Data entries:
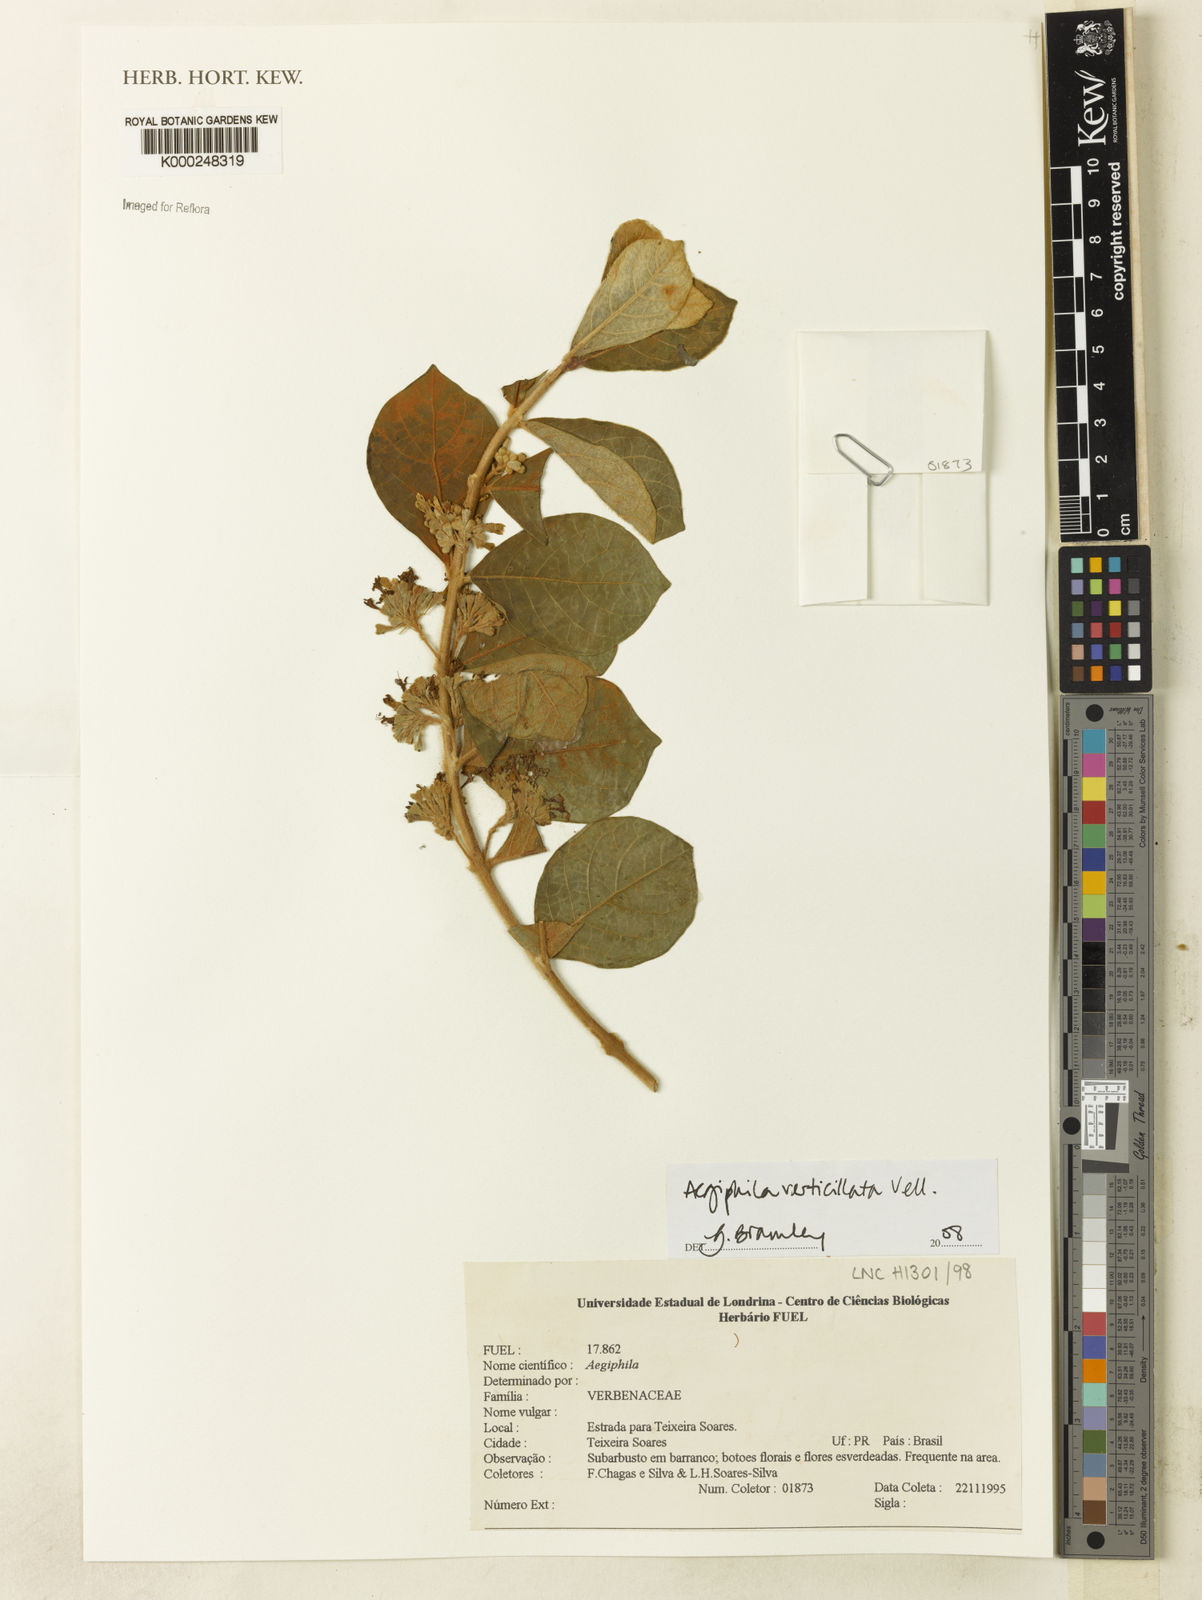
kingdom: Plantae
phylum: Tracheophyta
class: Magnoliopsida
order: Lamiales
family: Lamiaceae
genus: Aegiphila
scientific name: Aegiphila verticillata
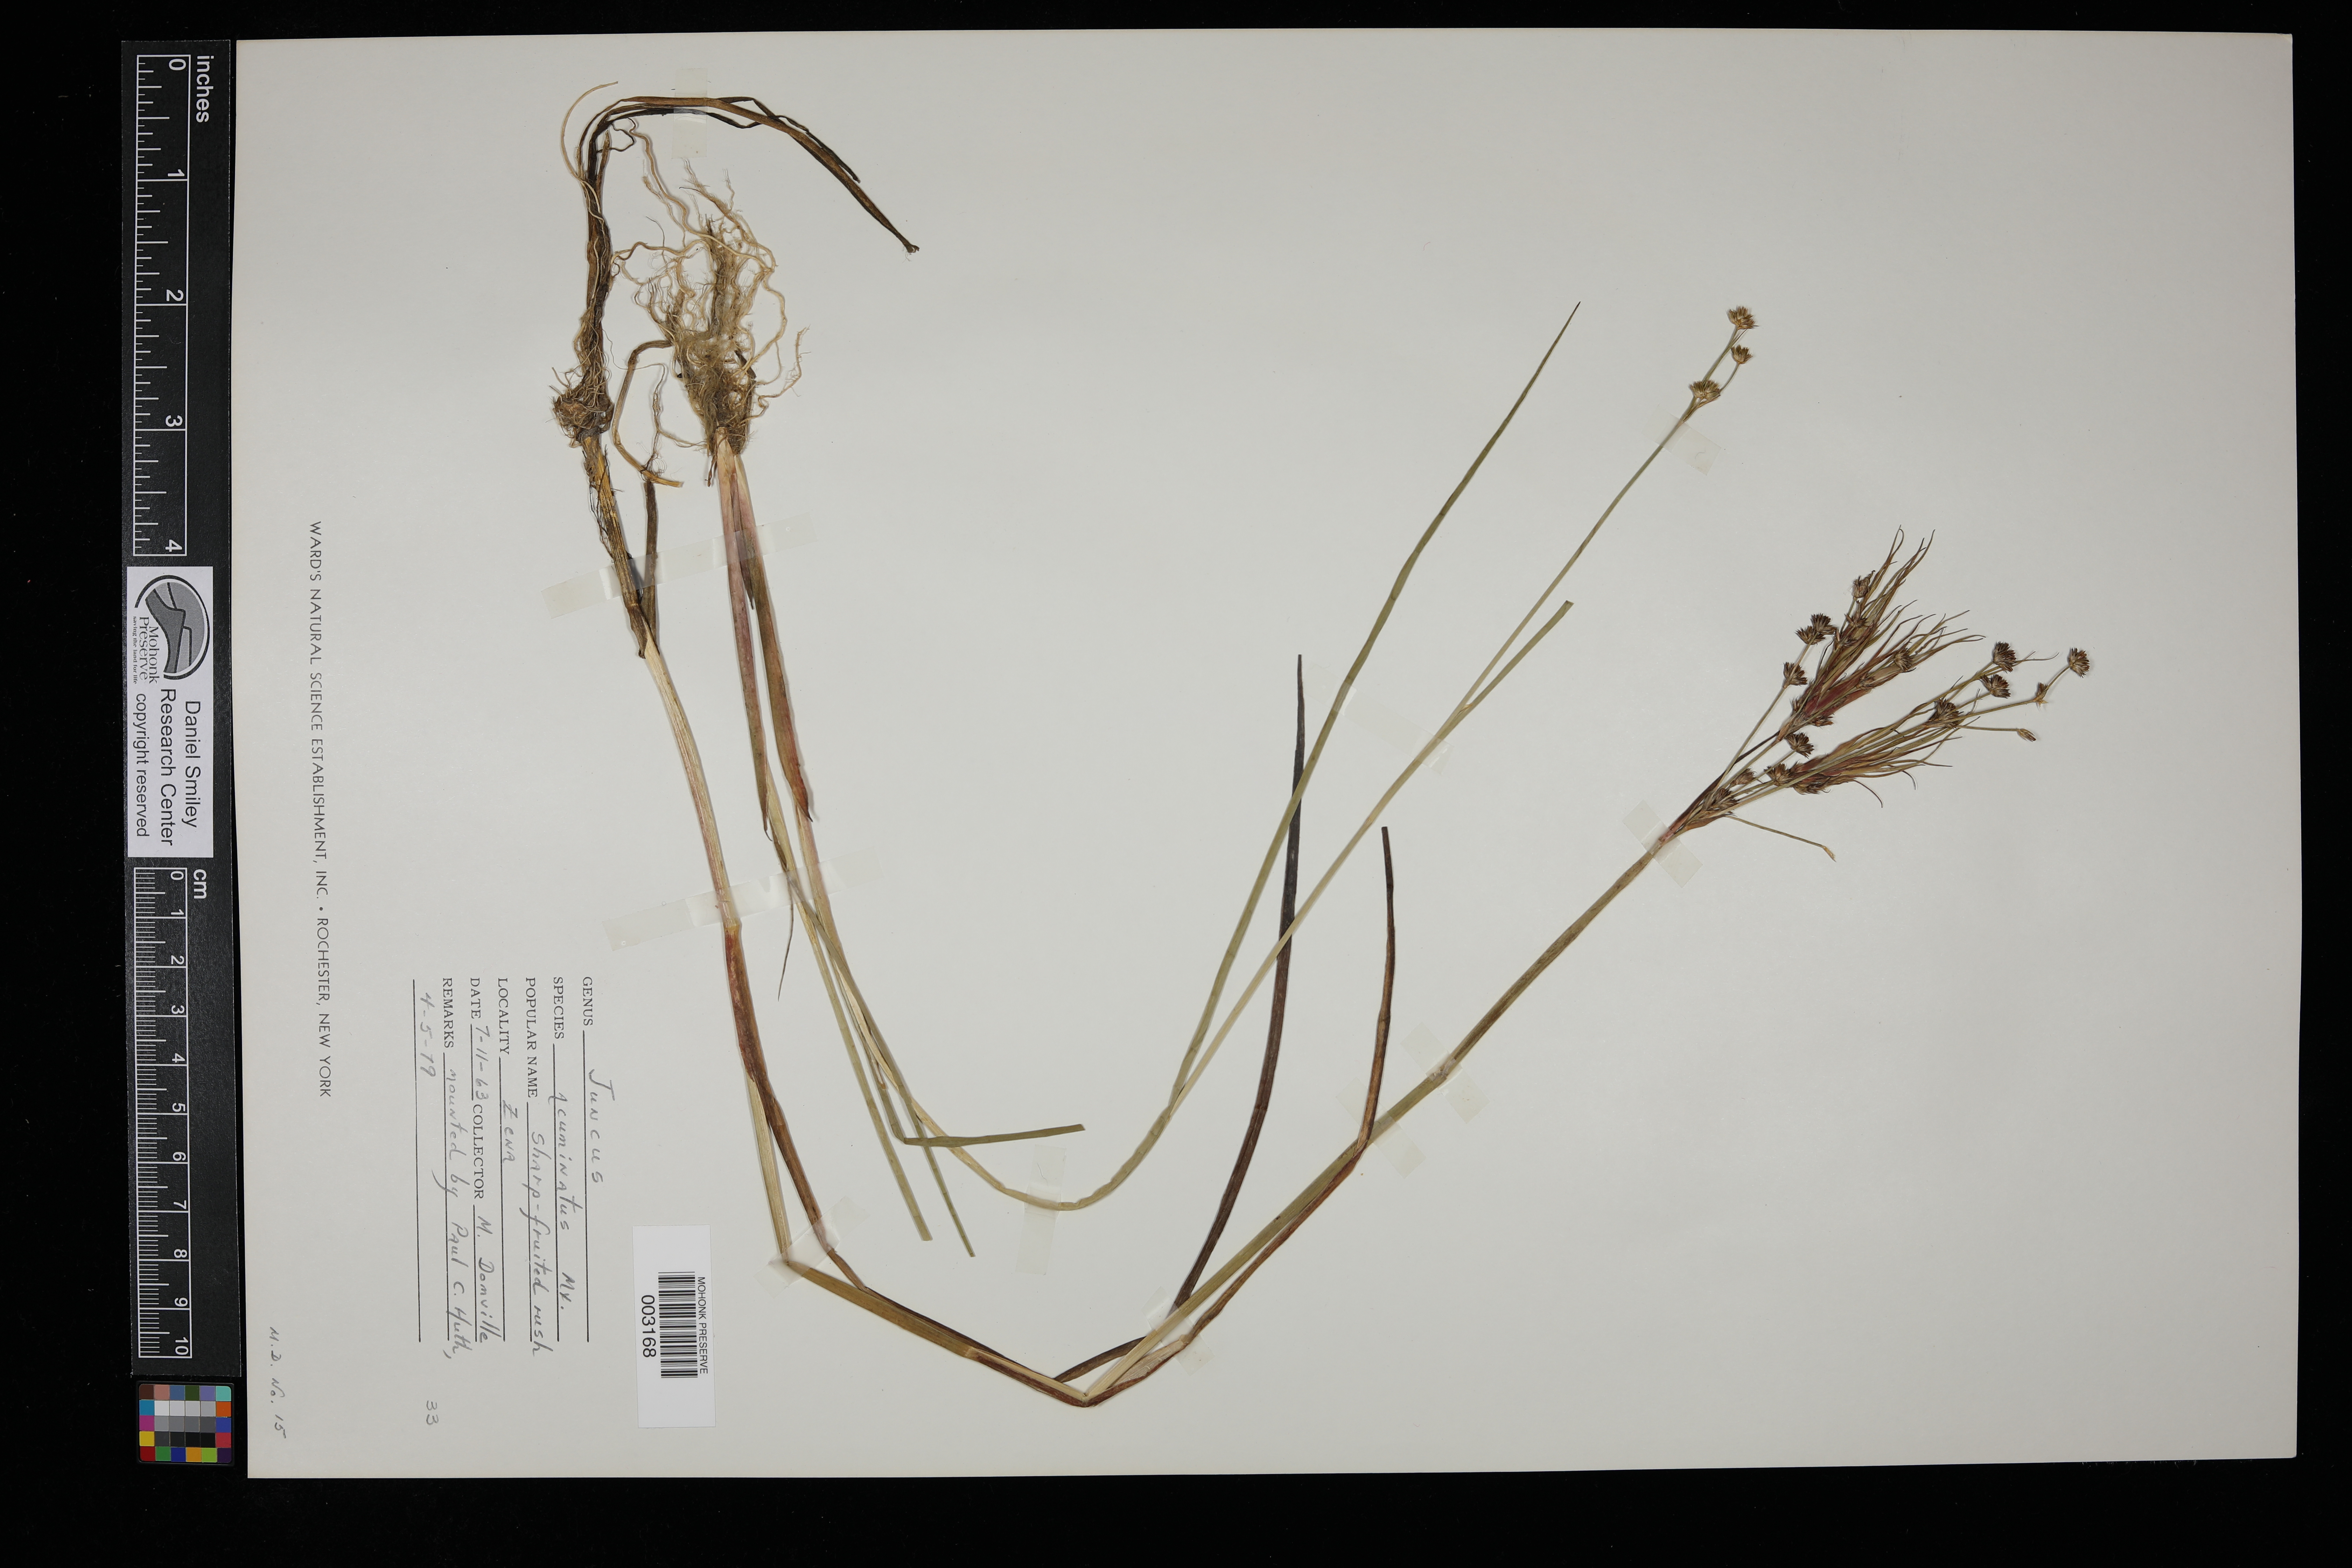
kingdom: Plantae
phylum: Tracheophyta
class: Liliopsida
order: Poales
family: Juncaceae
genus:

Requirement: Revise all the records by changing "scientific name" to "binomial name" and keeping every other line as it is. Leave the pictures out.

Response to this exercise:
kingdom: Plantae
phylum: Tracheophyta
class: Magnoliopsida
order: Lamiales
family: Lamiaceae
genus: Aegiphila
binomial name: Aegiphila verticillata
kingdom: Plantae
phylum: Tracheophyta
class: Liliopsida
order: Poales
family: Juncaceae
genus:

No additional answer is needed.